- INSTRUCTIONS -
[a] In the Finance Bill debate extract, at what time on 2 July did the Chancellor stand up to address the House?
[b] Return the portion of the Finance Bill debate extract starting at "Today is, of" and ending at "interest rates independently.".

- PAGE EXTRACT -
══════

I say that with genuine sadness and disappointment. At 3.45 pm on 2 July, it was difficult not to be impressed by the sight of the Chancellor standing up to address the House. After 18 years of Conservative chicanery, it was not difficult to hope sincerely that we were about to hear something different, radical, innovative. Instead, we had a Budget--and now a Finance Bill--designed for political considerations, not economic ones, and aimed at fulfilling a political project and building a war chest for the next election, not at directing the economy and meeting our society's needs. That is why Liberal Democrat Members will vote against the Second Reading.

Today is, of course, an historic day, with the Bank of England raising rates independently of the Government for the first time since the second world war. The Liberal Democrats greatly welcome that development and it is essential that, at this early stage, Ministers openly and publicly endorse the Bank's decisions and the aim of low inflation.

Mr. Quentin Davies (Grantham and Stamford): This is the second time that the Bank has raised interest rates independently.

Mr. Davey: The hon. Gentleman, who made that comment from a sedentary position, is wrong. The Chancellor directed the previous rise following the election. This is the first time that interest rates have been raised independently.

══════

- DATA EXCERPT -

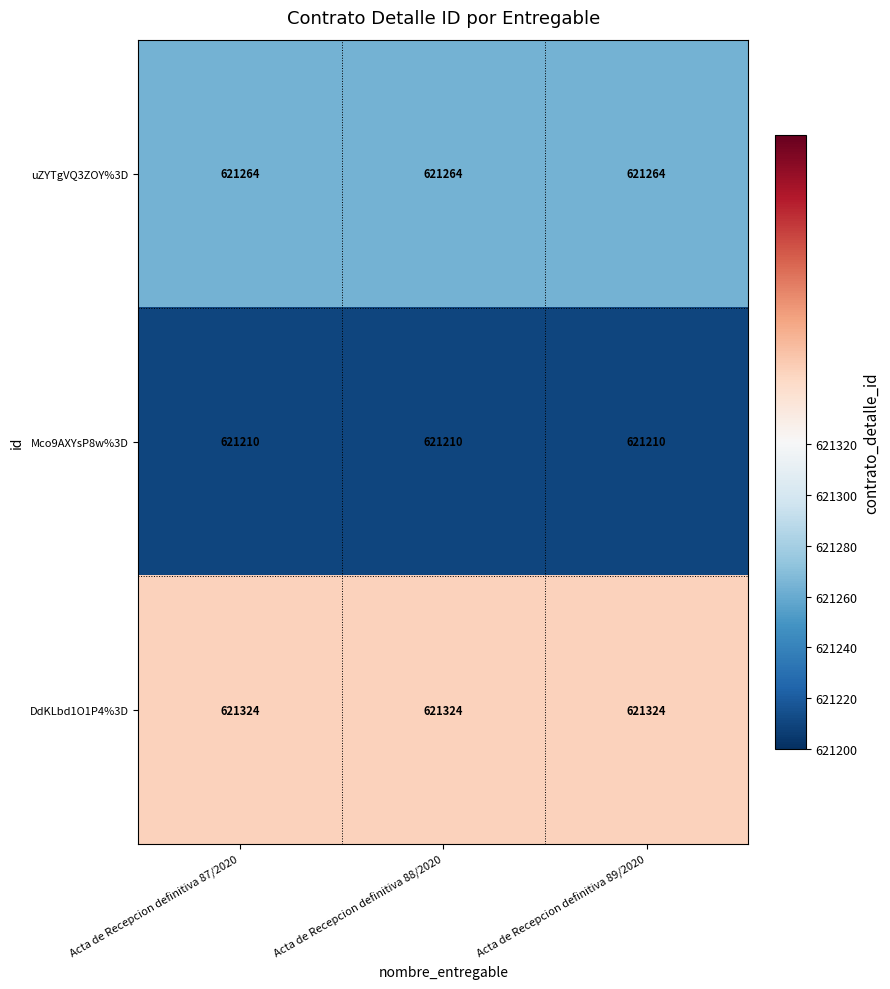

Rank the series at Acta de Recepcion definitiva 89/2020 from lowest to highest value.

Mco9AXYsP8w%3D, uZYTgVQ3ZOY%3D, DdKLbd1O1P4%3D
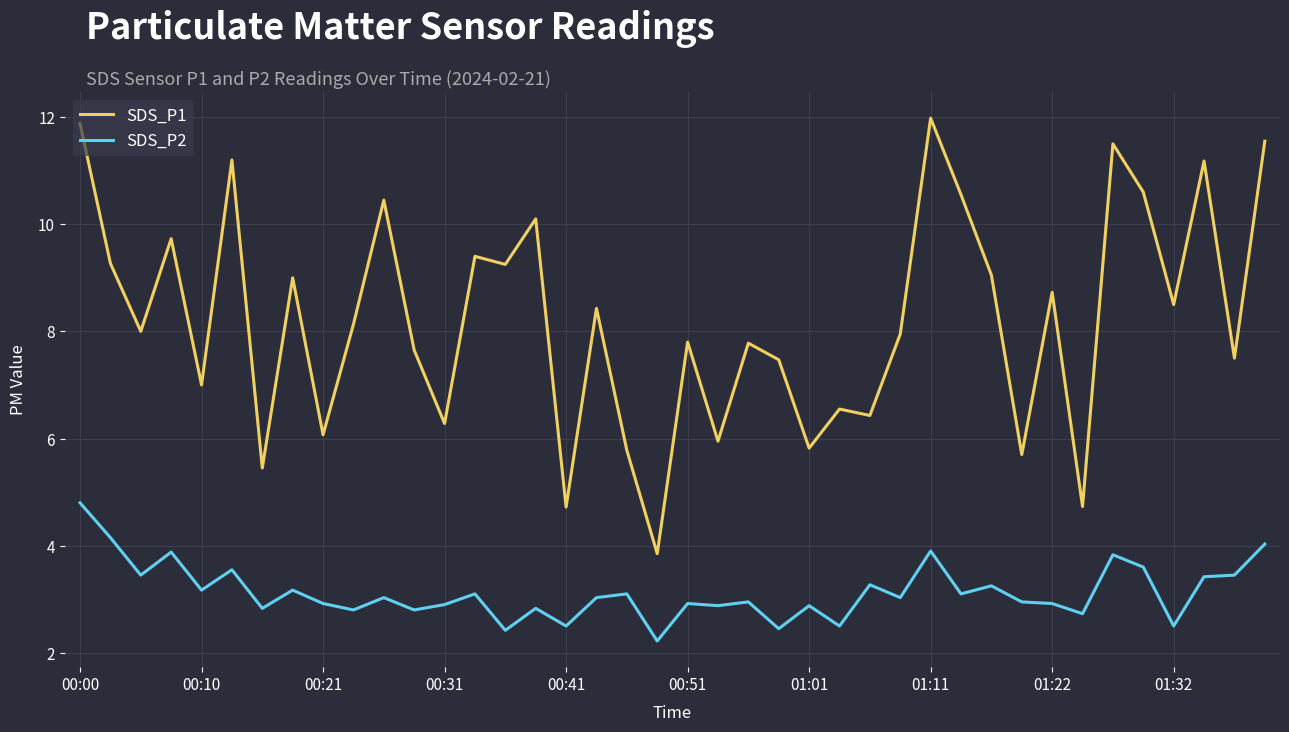

Which series has the largest range (max minus min)?

SDS_P1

══════

- EXPECTED RESULTS -
[a] At 3.45 pm.

[b]
Today is, of course, an historic day, with the Bank of England raising rates independently of the Government for the first time since the second world war. The Liberal Democrats greatly welcome that development and it is essential that, at this early stage, Ministers openly and publicly endorse the Bank's decisions and the aim of low inflation.

Mr. Quentin Davies (Grantham and Stamford): This is the second time that the Bank has raised interest rates independently.